Strengths: This paper proposes a novel framework for single-view human texture reconstruction with cross-view accuracy during the training phase. It leverages the texture-flow structure to directly obtain texture information from the image, and the use of parsing information improves the quality of texture-flow. The method of cross-view "cross-flow" rendering using NMR to guarantee cross-view consistency is effective and well evaluated. The ablation study is sufficient and the qualitative and quantitative evaluation and comparison is well performed.

Weaknesses: 1. The quality of the texture is not very satisfying, in Fig.4, there are some artifacts on the arm area (line 2) and even on the front-view (line 3). Also, the results show that the texture copying from the image a little "randomly" when the texture is complicated (Fig.1 DeepFashion part), the results shows few texture details and patterns. 2. It seems that the texture tends to have front-back symmetry in Fig.1. Will the texture have similar phenomena in other data, e.g., when there is a big logo on the front, will the generated texture have a logo on the back? I don't see back-view results with logo on the front. There should be more discussion on this phenomena and more back-view results especially with the above conditions. 3. The comparison with RSTG[33] should also add results rendered in other views, in order to better claim the effectiveness of the cross-view loss. 4. More comparison can be established, e.g. with PIFu.

Correctness: The claims and methodis are correct and well evaluated.

Clarity: The paper is well written with clear language and structure.

Relation to Prior Work: The paper clearly discussed its relation with previous work, and make qualititative and quantitative comparison.

Reproducibility: Yes

Additional Feedback: === Update After reading the response from the author and the reviews & discussions from other reviewers, I would like to maintain my score as 6.

Review 3

Summary and Contributions: The authors propose a method for generating textures of worn clothing from a single image, including that of occluded parts. Key components are a warping-based approach that establishes a spatial correspondence between the image and texture coordinates (as used elsewhere) and a cross-view consistency term (appears new).

Strengths: Using human pose information from the target view to establish correspondences is simple yet efficient. It is related to the bidirectional novel-view synthesis proposed in [A], which should be discussed and differences highlighted. Since this appears to be the main contribution of this paper, what are the closest exiting methods to this strategy? Certainly there are novel-view synthesis works, but are there ones using detections in the target view to establish pixel correspondence over views?

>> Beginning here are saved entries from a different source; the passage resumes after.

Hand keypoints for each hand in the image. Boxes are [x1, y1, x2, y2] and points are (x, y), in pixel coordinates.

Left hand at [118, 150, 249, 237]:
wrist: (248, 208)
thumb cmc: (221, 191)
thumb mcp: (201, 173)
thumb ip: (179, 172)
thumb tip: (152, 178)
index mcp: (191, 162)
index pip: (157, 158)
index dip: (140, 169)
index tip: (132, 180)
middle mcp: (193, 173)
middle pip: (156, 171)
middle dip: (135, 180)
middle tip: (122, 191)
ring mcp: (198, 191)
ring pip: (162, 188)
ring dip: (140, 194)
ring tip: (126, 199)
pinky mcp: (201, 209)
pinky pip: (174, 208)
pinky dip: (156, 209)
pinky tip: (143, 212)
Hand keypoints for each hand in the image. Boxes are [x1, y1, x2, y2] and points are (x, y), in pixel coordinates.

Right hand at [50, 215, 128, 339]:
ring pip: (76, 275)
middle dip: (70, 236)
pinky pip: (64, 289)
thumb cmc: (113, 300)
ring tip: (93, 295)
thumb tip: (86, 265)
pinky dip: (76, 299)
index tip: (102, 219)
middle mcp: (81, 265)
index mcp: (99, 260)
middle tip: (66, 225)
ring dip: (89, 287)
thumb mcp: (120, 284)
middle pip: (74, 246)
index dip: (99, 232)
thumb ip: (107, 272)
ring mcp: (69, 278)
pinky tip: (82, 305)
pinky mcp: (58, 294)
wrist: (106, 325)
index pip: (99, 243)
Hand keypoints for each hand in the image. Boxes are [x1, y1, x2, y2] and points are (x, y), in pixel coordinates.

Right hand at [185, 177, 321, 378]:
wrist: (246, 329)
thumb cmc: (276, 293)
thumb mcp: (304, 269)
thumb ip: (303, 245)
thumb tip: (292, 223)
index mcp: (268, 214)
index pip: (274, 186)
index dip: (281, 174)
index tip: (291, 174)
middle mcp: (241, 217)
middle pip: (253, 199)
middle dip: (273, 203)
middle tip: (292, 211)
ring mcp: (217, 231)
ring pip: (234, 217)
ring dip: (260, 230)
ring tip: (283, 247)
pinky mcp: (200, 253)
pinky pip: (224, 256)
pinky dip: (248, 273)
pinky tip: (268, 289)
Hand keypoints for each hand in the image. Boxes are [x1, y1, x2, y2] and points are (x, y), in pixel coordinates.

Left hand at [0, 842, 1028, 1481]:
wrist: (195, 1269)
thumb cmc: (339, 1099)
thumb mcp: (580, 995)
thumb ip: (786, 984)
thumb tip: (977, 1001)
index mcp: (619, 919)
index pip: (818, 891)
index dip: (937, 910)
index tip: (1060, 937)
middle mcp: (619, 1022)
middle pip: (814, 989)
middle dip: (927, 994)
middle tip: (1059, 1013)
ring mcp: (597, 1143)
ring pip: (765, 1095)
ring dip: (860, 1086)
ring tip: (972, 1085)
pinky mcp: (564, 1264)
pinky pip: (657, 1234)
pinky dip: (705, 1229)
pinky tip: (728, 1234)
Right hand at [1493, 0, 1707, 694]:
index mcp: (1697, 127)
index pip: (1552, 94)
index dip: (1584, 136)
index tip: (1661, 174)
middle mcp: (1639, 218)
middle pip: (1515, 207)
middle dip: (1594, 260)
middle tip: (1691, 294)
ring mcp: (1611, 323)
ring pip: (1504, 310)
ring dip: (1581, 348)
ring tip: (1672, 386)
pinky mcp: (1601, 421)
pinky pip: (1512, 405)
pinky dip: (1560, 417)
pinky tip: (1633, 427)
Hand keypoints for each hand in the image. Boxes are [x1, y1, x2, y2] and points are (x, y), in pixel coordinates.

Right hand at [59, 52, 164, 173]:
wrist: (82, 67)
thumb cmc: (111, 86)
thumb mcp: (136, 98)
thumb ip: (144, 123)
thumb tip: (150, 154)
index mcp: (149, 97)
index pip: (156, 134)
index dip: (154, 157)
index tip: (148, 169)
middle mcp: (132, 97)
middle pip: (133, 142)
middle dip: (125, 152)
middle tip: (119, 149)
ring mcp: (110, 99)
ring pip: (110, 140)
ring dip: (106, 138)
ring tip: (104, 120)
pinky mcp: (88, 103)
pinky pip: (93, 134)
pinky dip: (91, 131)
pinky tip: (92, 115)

Weaknesses: Using a pre-trained method for 3D pose and shape estimation accumulates its errors. The method would be much stronger if the pre-trained model would onlye be used for bootstrapping. Could the existing model be trained end-to-end, including pose and shape estimation? It would be a nice direction for future work / future iterations of this work.

Correctness: Limitations should be stated more clearly. E.g. what happens when the pose or shape estimation is inaccurate? Some artifacts can be seen when the arm occludes the body. Moreover, why is the head excluded in DeepFashion? The method is sound, but I'm not 100% sure if there isn't related work using the same view consistency. The method is evaluated on two established and very different datasets.

Clarity: The paper is well-written and easy to understand. The part about how correspondence between two views is established could be explained in more prominence and discussed in relation to existing methods, such as [A]. The broader impact session should also discuss negative aspects, e.g. ways pose and shape estimation could be abused.

Relation to Prior Work: View consistency by using detections in a targe view have been used in other form in: [A] Rhoding et al. Neural Scene Decomposition for Multi-Person Motion Capture. CVPR 2019

Reproducibility: Yes

Additional Feedback: I would not call the poses in deep fashion that diverse, they are all standing with typical posing poses. Thanks for the rebuttal, I stand to my score.